Direction
Copy the listing from its first line up to and including the line with "scientific name: Muhlenbergia gigantea", substituting "division" for every "phylum" and leaving everything else the same.

(Recorded data)
(begin)

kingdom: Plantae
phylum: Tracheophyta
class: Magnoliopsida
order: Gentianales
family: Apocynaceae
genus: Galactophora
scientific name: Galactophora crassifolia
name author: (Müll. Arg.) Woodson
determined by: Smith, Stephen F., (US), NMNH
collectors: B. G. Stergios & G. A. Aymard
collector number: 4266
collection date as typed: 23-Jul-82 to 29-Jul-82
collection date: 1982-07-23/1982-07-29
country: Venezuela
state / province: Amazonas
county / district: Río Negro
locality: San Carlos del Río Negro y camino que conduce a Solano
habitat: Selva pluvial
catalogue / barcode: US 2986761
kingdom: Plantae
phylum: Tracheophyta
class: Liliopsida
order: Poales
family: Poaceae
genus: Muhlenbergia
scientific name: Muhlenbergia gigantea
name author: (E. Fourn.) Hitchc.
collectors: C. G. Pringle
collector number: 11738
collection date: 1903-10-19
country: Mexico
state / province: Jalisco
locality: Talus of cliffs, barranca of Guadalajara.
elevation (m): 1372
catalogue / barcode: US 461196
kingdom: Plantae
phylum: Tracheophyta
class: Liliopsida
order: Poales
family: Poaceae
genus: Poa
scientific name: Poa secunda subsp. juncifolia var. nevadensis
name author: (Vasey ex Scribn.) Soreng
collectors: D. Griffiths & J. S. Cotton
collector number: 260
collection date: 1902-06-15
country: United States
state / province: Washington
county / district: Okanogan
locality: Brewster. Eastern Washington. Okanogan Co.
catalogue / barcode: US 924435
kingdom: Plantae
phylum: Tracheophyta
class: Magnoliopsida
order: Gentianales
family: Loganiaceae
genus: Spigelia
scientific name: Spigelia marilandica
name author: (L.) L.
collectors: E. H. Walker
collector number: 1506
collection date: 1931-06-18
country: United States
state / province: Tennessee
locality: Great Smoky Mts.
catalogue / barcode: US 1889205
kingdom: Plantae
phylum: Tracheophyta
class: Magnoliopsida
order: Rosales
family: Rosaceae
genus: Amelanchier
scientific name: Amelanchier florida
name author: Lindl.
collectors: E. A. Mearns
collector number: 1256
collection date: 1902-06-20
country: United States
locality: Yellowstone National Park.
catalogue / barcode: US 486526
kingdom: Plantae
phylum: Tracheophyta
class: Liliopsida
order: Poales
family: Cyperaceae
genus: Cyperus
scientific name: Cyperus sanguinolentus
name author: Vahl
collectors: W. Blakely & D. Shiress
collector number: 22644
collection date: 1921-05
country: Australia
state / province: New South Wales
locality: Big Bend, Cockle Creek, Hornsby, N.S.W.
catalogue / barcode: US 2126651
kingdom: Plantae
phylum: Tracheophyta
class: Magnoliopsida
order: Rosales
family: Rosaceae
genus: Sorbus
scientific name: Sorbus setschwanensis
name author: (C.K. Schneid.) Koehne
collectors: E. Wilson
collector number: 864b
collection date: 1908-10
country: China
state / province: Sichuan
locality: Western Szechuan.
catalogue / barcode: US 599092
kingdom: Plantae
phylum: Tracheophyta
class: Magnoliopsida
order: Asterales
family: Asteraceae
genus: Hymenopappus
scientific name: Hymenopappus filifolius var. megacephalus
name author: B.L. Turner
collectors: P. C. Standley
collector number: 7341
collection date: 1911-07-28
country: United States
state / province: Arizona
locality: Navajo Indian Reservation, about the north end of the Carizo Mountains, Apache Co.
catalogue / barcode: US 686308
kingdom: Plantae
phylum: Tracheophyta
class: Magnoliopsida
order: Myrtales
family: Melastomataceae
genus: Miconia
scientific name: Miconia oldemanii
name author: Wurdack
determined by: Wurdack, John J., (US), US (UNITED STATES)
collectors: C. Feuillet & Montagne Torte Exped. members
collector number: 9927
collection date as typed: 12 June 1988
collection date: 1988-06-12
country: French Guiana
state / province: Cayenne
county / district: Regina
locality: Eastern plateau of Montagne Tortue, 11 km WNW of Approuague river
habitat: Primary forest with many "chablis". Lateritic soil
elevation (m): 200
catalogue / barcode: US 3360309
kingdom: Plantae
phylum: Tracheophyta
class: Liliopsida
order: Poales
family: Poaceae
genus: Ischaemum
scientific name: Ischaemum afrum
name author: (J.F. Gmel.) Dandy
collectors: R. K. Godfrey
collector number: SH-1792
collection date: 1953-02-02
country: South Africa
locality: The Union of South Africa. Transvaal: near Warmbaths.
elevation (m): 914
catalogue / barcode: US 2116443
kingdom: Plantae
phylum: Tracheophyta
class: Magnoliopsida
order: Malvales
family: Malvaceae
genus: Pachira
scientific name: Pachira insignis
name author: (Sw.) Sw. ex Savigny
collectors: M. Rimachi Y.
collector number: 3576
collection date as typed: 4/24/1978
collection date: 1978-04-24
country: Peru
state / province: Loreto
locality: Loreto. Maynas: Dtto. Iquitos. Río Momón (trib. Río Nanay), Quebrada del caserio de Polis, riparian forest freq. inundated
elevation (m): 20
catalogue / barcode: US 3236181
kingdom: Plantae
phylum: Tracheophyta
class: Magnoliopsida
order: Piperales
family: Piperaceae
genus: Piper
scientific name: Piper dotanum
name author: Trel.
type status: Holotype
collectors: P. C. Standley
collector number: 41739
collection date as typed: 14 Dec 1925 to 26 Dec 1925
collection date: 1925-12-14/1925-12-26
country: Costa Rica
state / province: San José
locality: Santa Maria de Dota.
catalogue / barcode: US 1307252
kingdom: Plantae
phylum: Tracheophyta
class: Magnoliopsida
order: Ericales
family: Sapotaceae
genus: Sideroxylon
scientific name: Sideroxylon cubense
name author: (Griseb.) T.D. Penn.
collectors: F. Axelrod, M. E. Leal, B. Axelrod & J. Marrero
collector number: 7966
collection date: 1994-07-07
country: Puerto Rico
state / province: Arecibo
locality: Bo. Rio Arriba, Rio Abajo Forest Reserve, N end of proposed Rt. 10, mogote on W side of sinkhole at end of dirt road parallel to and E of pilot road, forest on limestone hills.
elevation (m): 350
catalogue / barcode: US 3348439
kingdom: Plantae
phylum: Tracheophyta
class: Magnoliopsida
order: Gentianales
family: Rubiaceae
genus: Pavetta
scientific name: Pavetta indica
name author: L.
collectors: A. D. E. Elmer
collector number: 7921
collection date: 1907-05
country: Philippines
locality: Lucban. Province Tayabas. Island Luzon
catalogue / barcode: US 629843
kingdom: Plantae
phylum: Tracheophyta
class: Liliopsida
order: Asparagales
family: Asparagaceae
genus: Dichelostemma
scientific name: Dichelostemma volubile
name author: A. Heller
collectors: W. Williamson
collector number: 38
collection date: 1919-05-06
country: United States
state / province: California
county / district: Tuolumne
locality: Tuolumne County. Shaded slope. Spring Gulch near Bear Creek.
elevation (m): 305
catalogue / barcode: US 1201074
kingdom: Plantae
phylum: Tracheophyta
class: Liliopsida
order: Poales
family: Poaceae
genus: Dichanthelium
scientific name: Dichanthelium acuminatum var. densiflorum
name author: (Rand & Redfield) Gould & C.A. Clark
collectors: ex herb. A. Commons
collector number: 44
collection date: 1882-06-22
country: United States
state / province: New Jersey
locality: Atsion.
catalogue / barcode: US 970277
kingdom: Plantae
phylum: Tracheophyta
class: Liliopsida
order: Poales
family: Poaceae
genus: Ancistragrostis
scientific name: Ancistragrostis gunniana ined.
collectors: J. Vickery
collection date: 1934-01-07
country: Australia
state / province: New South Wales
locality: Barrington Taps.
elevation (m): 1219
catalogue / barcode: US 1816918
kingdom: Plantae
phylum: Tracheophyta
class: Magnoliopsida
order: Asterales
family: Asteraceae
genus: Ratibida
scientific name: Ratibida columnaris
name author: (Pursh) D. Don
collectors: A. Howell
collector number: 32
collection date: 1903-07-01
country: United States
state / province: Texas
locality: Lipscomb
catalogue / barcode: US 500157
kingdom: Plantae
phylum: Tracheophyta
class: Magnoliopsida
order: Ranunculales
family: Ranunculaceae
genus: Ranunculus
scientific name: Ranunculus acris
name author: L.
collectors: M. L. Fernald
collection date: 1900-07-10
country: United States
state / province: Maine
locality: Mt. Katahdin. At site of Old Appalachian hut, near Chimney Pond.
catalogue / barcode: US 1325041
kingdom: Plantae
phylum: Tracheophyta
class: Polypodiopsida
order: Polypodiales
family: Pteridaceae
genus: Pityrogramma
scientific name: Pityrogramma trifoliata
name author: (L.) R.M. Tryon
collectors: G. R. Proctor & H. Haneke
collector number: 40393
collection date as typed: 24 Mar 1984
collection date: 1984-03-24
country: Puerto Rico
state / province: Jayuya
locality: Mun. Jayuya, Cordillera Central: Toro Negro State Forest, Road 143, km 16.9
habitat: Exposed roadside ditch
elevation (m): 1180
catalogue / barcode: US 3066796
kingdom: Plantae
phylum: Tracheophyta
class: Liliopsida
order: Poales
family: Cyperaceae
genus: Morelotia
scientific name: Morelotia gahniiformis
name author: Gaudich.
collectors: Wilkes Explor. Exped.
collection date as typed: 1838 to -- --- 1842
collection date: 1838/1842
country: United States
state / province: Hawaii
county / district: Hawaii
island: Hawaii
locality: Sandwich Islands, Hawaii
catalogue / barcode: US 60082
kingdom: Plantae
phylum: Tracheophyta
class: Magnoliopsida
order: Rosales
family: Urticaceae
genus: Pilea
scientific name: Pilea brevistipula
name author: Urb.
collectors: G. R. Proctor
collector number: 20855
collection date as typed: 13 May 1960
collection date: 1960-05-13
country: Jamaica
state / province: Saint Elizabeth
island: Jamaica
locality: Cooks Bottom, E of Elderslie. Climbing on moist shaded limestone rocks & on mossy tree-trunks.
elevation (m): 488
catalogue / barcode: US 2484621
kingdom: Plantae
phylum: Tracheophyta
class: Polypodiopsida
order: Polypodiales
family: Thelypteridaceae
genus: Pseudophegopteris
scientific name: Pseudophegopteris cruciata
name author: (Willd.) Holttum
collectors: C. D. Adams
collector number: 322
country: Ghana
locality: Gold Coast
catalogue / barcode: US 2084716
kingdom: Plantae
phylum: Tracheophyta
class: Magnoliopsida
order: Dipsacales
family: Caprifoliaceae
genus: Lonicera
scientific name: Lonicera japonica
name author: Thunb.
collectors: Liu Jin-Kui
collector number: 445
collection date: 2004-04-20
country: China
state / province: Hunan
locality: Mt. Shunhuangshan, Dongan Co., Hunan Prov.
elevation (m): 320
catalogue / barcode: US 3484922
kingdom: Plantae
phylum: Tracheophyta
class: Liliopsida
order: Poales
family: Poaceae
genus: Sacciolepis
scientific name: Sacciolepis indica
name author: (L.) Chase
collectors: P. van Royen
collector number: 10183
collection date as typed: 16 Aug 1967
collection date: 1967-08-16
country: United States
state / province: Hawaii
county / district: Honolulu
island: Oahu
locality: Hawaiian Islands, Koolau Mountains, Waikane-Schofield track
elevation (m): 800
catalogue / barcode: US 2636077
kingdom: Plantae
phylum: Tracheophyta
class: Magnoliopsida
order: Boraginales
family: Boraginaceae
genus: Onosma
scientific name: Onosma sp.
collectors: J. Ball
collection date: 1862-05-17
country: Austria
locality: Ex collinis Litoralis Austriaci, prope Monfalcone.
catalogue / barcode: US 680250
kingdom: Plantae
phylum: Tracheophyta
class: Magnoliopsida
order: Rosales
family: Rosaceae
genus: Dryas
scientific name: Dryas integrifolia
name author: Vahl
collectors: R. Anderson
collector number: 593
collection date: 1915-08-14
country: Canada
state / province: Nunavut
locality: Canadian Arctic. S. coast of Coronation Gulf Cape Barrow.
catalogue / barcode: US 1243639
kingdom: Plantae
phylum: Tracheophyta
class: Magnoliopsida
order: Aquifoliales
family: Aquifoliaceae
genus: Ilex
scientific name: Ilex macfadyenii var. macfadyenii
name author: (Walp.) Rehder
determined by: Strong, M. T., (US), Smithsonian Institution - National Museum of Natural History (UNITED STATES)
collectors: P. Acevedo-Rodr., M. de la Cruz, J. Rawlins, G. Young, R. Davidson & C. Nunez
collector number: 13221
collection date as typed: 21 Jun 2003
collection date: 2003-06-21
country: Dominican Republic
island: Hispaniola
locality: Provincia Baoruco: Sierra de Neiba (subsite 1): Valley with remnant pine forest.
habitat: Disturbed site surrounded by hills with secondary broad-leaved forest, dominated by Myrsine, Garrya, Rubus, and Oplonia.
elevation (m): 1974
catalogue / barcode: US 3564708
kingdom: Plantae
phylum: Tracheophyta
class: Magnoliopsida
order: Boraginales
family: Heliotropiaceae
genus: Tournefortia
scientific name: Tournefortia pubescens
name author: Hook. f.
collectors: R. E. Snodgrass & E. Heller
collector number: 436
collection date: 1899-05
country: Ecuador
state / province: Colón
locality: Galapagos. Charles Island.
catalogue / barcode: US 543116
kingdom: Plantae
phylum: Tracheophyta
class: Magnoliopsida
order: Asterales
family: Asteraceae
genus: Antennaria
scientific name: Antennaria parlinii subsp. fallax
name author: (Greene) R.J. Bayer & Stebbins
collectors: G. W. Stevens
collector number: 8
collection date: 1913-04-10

(end)

Correct result
kingdom: Plantae
division: Tracheophyta
class: Magnoliopsida
order: Gentianales
family: Apocynaceae
genus: Galactophora
scientific name: Galactophora crassifolia
name author: (Müll. Arg.) Woodson
determined by: Smith, Stephen F., (US), NMNH
collectors: B. G. Stergios & G. A. Aymard
collector number: 4266
collection date as typed: 23-Jul-82 to 29-Jul-82
collection date: 1982-07-23/1982-07-29
country: Venezuela
state / province: Amazonas
county / district: Río Negro
locality: San Carlos del Río Negro y camino que conduce a Solano
habitat: Selva pluvial
catalogue / barcode: US 2986761
kingdom: Plantae
division: Tracheophyta
class: Liliopsida
order: Poales
family: Poaceae
genus: Muhlenbergia
scientific name: Muhlenbergia gigantea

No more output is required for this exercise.